Lamontagne Pipeline Assessment Corporation was called in to make sense of the inspection results and come up with a remediation plan. They compared the predicted depths from the 1999 inspection with the actual results from 2004. Knowing that 2004 inspections were accurate, it became clear that the 1999 inspection was over estimating the depth of corrosion. In fact, the comparison, when taken at face value, showed a negative growth rate! The key question remained. If the 1999 inspection was inaccurate, how could one determine a realistic corrosion growth rate through comparison? While examining the first 139-mile section it was noted that many joints that had no corrosion in 1999 were highly corroded in 2004. This new corrosion became the basis of a realistic time line.
Once a growth rate had been calculated and the operator had specified its failure limits, a timeline was calculated. The failure points were determined and then grouped into excavation locations to provide a manageable maintenance schedule. As a result, SPC can now maintain the line in a more organized fashion, balancing manpower, cost and throughput. A re-inspection date of 2009 was proposed based on the information.
Lamontagne’s contract was fulfilled, but they also helped SPC better understand the reason behind the corrosion issues, to reduce costs in the future.
The corrosion was found to be in three specific areas. Most of the external corrosion was found to be in the first 24 miles. Internal corrosion was found in two distinct locations inland. Since the corrosion is not evenly spread along the line there had to be a physical or operational issue. Some sleuthing had to be done.
With the external corrosion problem, the questions focused on what was different about the first 24 miles. It turned out that the heat of the product as it entered the line from the pump station at Mile 0 was causing deterioration of the coating. This allowed the particularly salty soils of the coastal region to attack the pipe. Lamontagne was able to recommend an easy remediation program: re-coat some short sections of the line in problem areas, specific excavations and continued re-inspections.
A few more questions helped solve the puzzle about the internal corrosion problem areas. It turned out that, with only a single pumping station, the product cooled appreciably as it moved farther inland. At the same time the problem areas were in hilly regions. Therefore, some corrosive element was coming out of solution as the temperature decreased and was allowed to accumulate due to the slower flow rate in low-lying areas.
To remedy these corrosion problem areas, it was suggested that sensors be installed to more accurately monitor the line and to inject inhibitors just before of the problem areas. Coincidentally, SPC is looking into expanding their pipeline and doubling the pumping volume. This may be just the solution for the internal corrosion problem because it may prevent the drop-out of the undesirable corrosive element.
Seaside Pipeline Company now feels assured that there is no need for immediate replacement of 120 miles of pipeline.
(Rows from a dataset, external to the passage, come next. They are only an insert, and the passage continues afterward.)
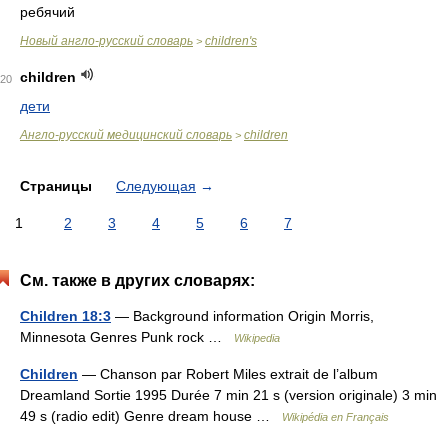
ребячий
Новый англо-русский словарь
children's
>
children
20
дети
Англо-русский медицинский словарь
children
>
Страницы
Следующая
→
1
2
3
4
5
6
7
См. также в других словарях:
Children 18:3
— Background information Origin Morris,
Minnesota Genres Punk rock …
Wikipedia
Children
— Chanson par Robert Miles extrait de l’album
Dreamland Sortie 1995 Durée 7 min 21 s (version originale) 3 min
49 s (radio edit) Genre dream house …
Wikipédia en Français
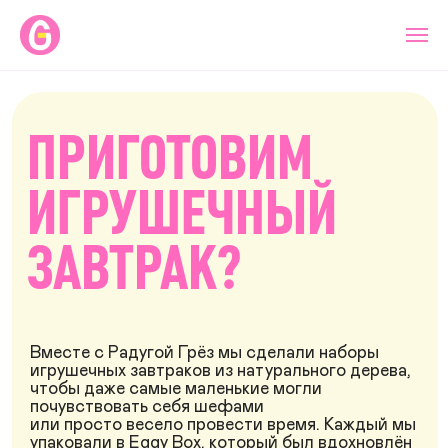
ПРИГОТОВИМ
ИГРУШЕЧНЫЙ
ЗАВТРАК?
Вместе с Радугой Грёз мы сделали наборы
игрушечных завтраков из натурального дерева,
чтобы даже самые маленькие могли
почувствовать себя шефами
или просто весело провести время. Каждый мы
упаковали в Eggy Box, который был вдохновлён
детскими воспоминаниями из Макдональдса.
Сентябрь 2022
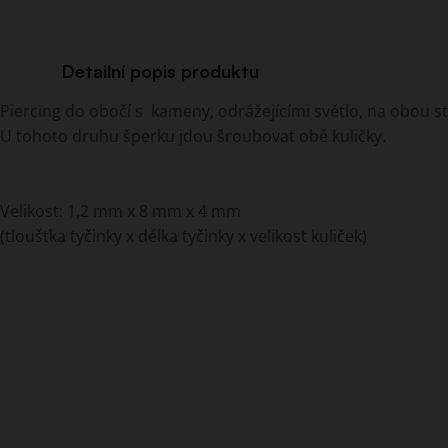
Detailní popis produktu
Piercing do obočí s kameny, odrážejícími světlo, na obou s
U tohoto druhu šperku jdou šroubovat obě kuličky.
Velikost: 1,2 mm x 8 mm x 4 mm
(tloušťka tyčinky x délka tyčinky x velikost kuliček)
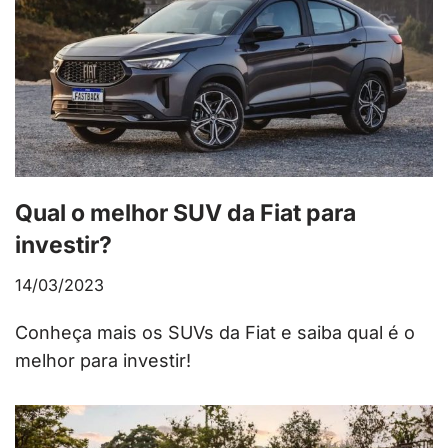
Qual o melhor SUV da Fiat para
investir?
14/03/2023
Conheça mais os SUVs da Fiat e saiba qual é o
melhor para investir!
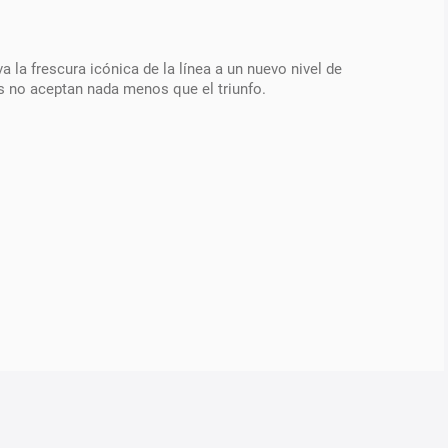
 la frescura icónica de la línea a un nuevo nivel de
s no aceptan nada menos que el triunfo.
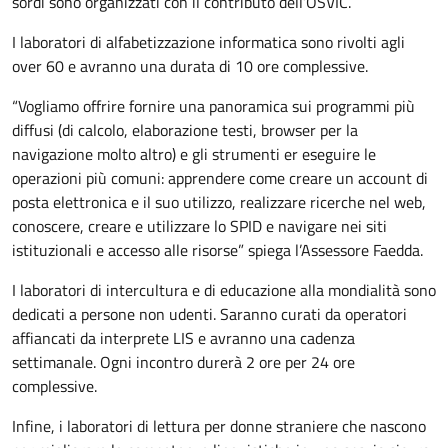
sordi sono organizzati con il contributo dell’OSVIC.
I laboratori di alfabetizzazione informatica sono rivolti agli
over 60 e avranno una durata di 10 ore complessive.
“Vogliamo offrire fornire una panoramica sui programmi più
diffusi (di calcolo, elaborazione testi, browser per la
navigazione molto altro) e gli strumenti er eseguire le
operazioni più comuni: apprendere come creare un account di
posta elettronica e il suo utilizzo, realizzare ricerche nel web,
conoscere, creare e utilizzare lo SPID e navigare nei siti
istituzionali e accesso alle risorse” spiega l’Assessore Faedda.
I laboratori di intercultura e di educazione alla mondialità sono
dedicati a persone non udenti. Saranno curati da operatori
affiancati da interprete LIS e avranno una cadenza
settimanale. Ogni incontro durerà 2 ore per 24 ore
complessive.
Infine, i laboratori di lettura per donne straniere che nascono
It is quite relieved that a realistic, manageable and affordable integrity plan has provided the company with the continued assurance of their fuel supply as well as comfort in knowing that large sums of money have been saved by doing an appropriate evaluation of in-line inspections.
A profitable investment
These are just two examples that demonstrate how the investment in an integrated integrity maintenance program with the evaluation of in-line inspections at its core can have a significant operational and financial impact on pipeline operations. The cost to an operator to have ILI evaluations completed for their whole system is negligible relative to the cost of one in-service failure or unnecessary excavation. The result is also a more definitive answer to dig scheduling and re-inspection intervals.
Considering the benefit to operators, in-line inspection evaluation certainly makes dollars and sense.